◆ **What you have to do**: Output the entries as they appear, skipping images.

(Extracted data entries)
-*-*-
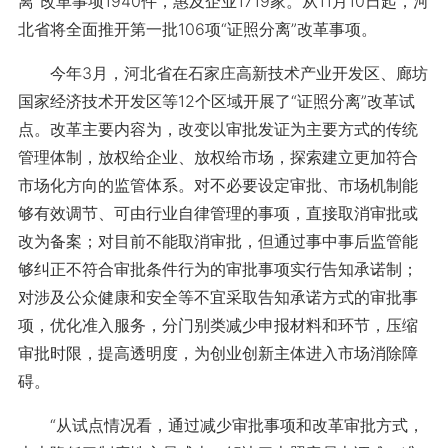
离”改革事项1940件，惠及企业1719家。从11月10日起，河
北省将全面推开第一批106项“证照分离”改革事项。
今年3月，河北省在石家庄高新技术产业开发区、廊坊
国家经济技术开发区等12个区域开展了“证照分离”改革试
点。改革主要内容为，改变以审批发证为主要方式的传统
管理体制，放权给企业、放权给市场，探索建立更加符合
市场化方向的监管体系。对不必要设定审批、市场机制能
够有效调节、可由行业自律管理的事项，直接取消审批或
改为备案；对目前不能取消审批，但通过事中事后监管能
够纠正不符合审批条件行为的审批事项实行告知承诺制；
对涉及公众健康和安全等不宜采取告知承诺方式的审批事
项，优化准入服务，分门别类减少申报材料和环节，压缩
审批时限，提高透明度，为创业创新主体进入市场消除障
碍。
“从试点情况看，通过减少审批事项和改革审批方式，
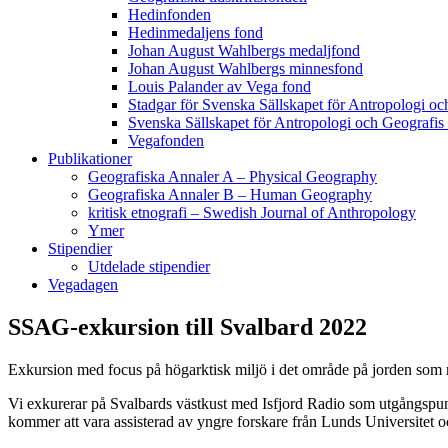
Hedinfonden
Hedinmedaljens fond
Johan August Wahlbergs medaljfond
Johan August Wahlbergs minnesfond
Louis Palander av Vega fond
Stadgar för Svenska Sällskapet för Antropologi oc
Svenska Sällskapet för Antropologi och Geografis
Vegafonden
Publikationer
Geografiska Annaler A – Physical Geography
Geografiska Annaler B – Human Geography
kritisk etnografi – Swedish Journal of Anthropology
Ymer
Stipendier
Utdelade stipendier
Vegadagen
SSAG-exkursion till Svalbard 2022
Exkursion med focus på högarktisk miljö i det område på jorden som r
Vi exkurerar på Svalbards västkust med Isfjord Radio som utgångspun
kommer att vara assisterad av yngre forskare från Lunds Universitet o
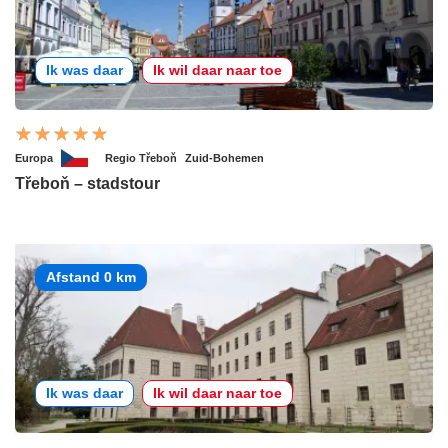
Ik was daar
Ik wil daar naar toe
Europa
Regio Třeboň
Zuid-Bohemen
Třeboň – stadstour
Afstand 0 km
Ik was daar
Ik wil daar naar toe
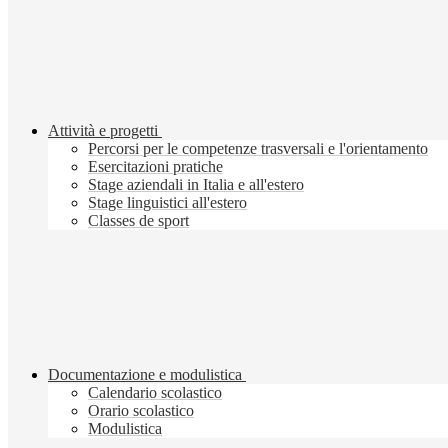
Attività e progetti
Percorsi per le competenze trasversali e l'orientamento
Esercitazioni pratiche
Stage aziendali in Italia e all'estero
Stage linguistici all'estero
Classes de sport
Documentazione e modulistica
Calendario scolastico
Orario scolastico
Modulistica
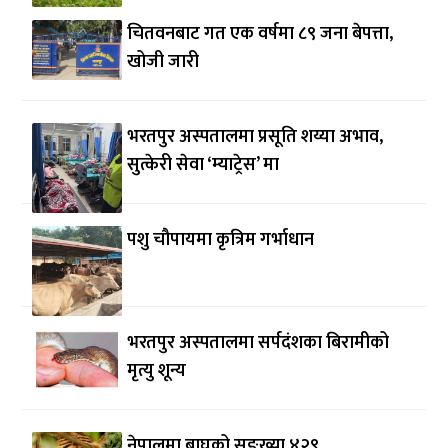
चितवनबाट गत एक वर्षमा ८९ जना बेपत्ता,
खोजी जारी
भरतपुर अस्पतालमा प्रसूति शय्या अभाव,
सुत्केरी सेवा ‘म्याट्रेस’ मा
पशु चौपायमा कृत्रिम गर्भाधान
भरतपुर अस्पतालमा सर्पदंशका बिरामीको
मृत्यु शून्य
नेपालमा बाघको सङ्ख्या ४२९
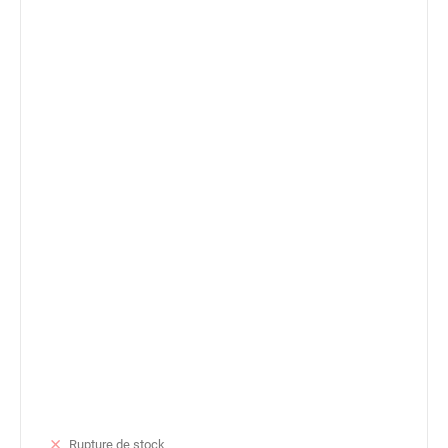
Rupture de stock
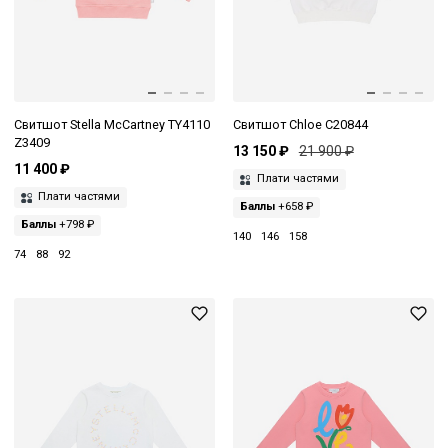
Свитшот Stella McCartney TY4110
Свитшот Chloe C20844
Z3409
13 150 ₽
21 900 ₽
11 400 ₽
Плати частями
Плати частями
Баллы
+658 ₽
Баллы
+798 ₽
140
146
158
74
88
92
-*-*-
◆ **Solution**:
离”改革事项1940件，惠及企业1719家。从11月10日起，河
北省将全面推开第一批106项“证照分离”改革事项。
今年3月，河北省在石家庄高新技术产业开发区、廊坊
国家经济技术开发区等12个区域开展了“证照分离”改革试
点。改革主要内容为，改变以审批发证为主要方式的传统
管理体制，放权给企业、放权给市场，探索建立更加符合
市场化方向的监管体系。对不必要设定审批、市场机制能
够有效调节、可由行业自律管理的事项，直接取消审批或
改为备案；对目前不能取消审批，但通过事中事后监管能
够纠正不符合审批条件行为的审批事项实行告知承诺制；
对涉及公众健康和安全等不宜采取告知承诺方式的审批事
项，优化准入服务，分门别类减少申报材料和环节，压缩
审批时限，提高透明度，为创业创新主体进入市场消除障
碍。
“从试点情况看，通过减少审批事项和改革审批方式，
Hedinfonden
Hedinmedaljens fond
Johan August Wahlbergs medaljfond
Johan August Wahlbergs minnesfond
Louis Palander av Vega fond
Stadgar för Svenska Sällskapet för Antropologi oc
Svenska Sällskapet för Antropologi och Geografis
Vegafonden
Publikationer
Geografiska Annaler A – Physical Geography
Geografiska Annaler B – Human Geography
kritisk etnografi – Swedish Journal of Anthropology
Ymer
Stipendier
Utdelade stipendier
Vegadagen
SSAG-exkursion till Svalbard 2022
Exkursion med focus på högarktisk miljö i det område på jorden som r
Vi exkurerar på Svalbards västkust med Isfjord Radio som utgångspun
kommer att vara assisterad av yngre forskare från Lunds Universitet o
Ik was daar
Ik wil daar naar toe
Europa
Regio Třeboň
Zuid-Bohemen
Třeboň – stadstour
Afstand 0 km
Ik was daar
Ik wil daar naar toe
Attività e progetti
Percorsi per le competenze trasversali e l'orientamento
Esercitazioni pratiche
Stage aziendali in Italia e all'estero
Stage linguistici all'estero
Classes de sport
Documentazione e modulistica
Calendario scolastico
Orario scolastico
Modulistica
चितवनबाट गत एक वर्षमा ८९ जना बेपत्ता,
खोजी जारी
भरतपुर अस्पतालमा प्रसूति शय्या अभाव,
सुत्केरी सेवा ‘म्याट्रेस’ मा
पशु चौपायमा कृत्रिम गर्भाधान
भरतपुर अस्पतालमा सर्पदंशका बिरामीको
मृत्यु शून्य
नेपालमा बाघको सङ्ख्या ४२९
Rupture de stock
Свитшот Stella McCartney TY4110
Свитшот Chloe C20844
Z3409
13 150 ₽
21 900 ₽
11 400 ₽
Плати частями
Плати частями
Баллы
+658 ₽
Баллы
+798 ₽
140
146
158
74
88
92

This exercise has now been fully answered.